The Panthers were good when they worked, were supported by all the assets of a panzer division, and were well supplied. Their lifecycle in heavy wear and tear, however, was measured in days, not (potentially) many weeks and months like the T-34s. The early models of the Panther were a failure (200 panthers attached to PzD GD, 23rd PzD in the fall, 1st SSLAH, 2nd SS DR, etc.) in 1943 with many total losses. The Panther also required many more spare parts than the T-34. It had final drive defects and major components needed to be periodically replaced. All this wasted time and increased the likelihood that the tank would not be available for combat. If spares were missing the tank remained with maintenance crews. Meanwhile, the ground forces suffered for having so many missing panthers.

The late model Panther tank had poor field presence compared to the 1943-1945 T-34s and could only be used for short periods of time. That's a major weakness and a major opportunity for the soviets. The tank to tank kill ratio may have been nice but tank kill ratios don't win battles. T-34s were knocked out 2-3 times before they were writeoffs, anyway.

If you read 'T-34 in action' and other materials the T-34 tankers interviewed generally destroyed few panzers but killed lots of German infantry and support weapons.


I think you are thinking about tanks incorrectly (IRL is not like in the games). The tanks should be thought as artillery shells expended in order to win. That is how the soviets used them: very aggressively. If they used tanks like the Germans did their losses would be far lower. They would have also fought much more poorly and won fewer battles ;)

Also, 3/4th of Soviet tank kills were credited by the RKKA to their AT artillery and SPGs, not tanks. They used tanks very differently than the Germans. 75% of German panzers were with the divisions. In the RKKA it was only 55%- a major doctrinal difference.

The 1943-1944 T-34s had great field presence: 85%, 90% were often there. They had much fewer parts, and mechanical difficulties were generally fixable by the...driver. More complex ones required repair crews. The simplicity of the T-34 kept it going and kept it around. Knocked out T-34s were quickly recovered, repaired, and sent back to action.

The Panzers?

After a few days it would drop quickly to 20% of available AFVS. The German infantry always had lower numbers of armored support and had serious problems actually taking and consolidating ground as eventually the armor that they had would be non operational. Their counterstrikes in 1943-1945 were quite often like this: The Panzer divisions would inflict heavy armor losses against the soviets but they too would suffer heavily. Then a few days later, their Panther battalion is down to 15 units or something pathetic, and the Soviets have recovered many of their T-34s, and repaired them already. Then the Panzer divisions get pushed out before they could consolidate, cauldron, and capture the soviet formations they overran in the area.

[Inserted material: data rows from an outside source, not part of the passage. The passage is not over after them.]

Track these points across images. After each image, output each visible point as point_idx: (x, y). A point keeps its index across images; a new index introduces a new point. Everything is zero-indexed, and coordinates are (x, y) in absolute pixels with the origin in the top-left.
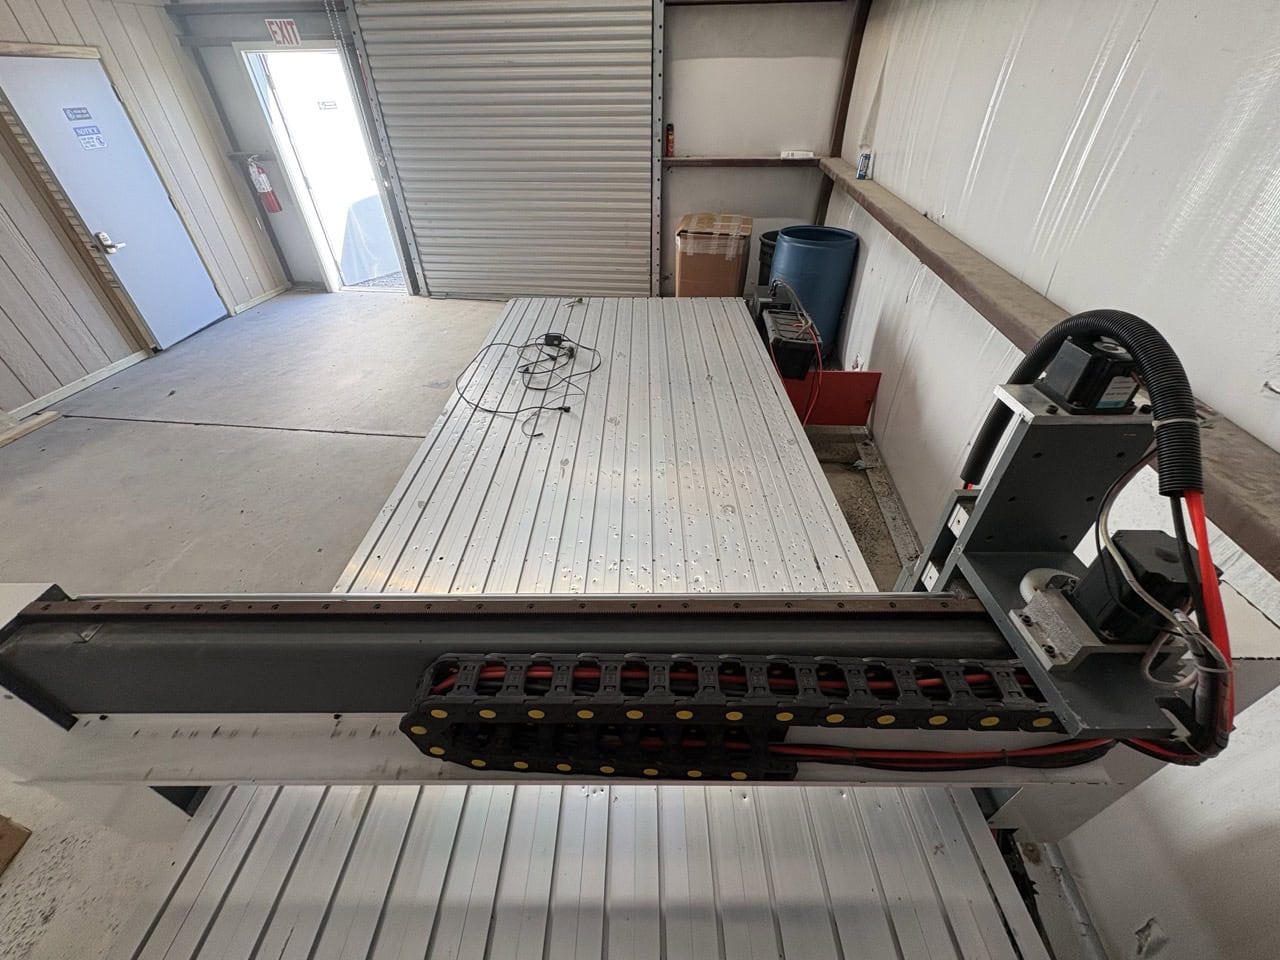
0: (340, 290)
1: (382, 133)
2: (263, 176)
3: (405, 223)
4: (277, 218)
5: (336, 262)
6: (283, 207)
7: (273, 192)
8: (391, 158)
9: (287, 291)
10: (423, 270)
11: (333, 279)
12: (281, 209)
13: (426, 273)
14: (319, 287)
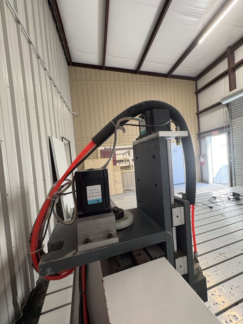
0: (212, 183)
1: (232, 149)
2: (203, 159)
3: (233, 169)
4: (203, 167)
5: (213, 178)
6: (205, 164)
7: (204, 162)
8: (233, 154)
9: (200, 182)
10: (235, 181)
11: (211, 181)
12: (204, 165)
13: (236, 183)
14: (207, 182)
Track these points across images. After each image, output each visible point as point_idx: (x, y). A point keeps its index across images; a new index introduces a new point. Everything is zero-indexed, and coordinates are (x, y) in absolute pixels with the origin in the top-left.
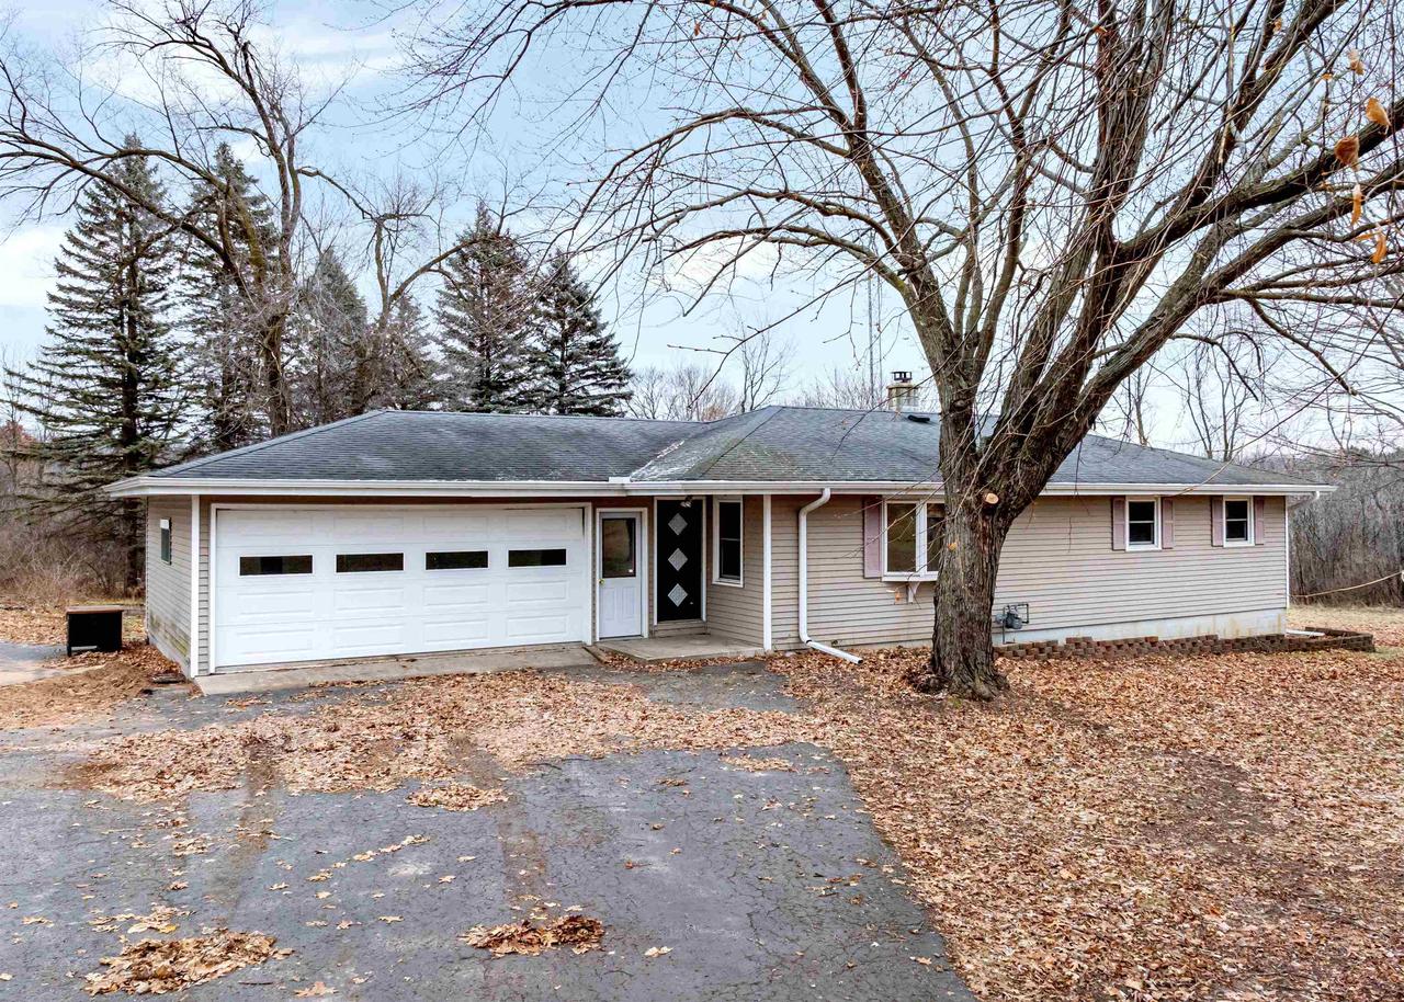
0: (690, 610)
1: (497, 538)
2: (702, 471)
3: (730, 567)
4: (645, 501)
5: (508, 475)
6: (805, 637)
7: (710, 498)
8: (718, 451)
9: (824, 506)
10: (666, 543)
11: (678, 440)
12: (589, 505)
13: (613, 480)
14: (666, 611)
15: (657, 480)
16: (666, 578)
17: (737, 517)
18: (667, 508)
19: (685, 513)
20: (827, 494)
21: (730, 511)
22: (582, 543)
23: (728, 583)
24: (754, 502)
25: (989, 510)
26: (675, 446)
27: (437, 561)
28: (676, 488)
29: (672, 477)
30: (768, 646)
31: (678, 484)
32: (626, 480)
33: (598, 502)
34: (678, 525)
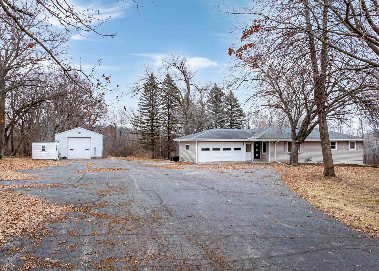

The Panther is a good tank on paper, but it suffered from being German. The Panzer III and Panzer IV were also much more temperamental than US or Soviet designs. The defects of the Panzers often constrained panzer operations to short-term surgical strikes. Then operational pauses in between to repair and bring up the numbers of tanks. The soviets had a much more active tempo during the course of a battle.

Panthers were good for skirmishes and a few days only....The T-34 and Sherman were good for winning battles and campaigns. The German army would have been tougher if they were the ones with the T-34/85 and used it to replace all those heterogeneous models including most of their assault guns and tank destroyers.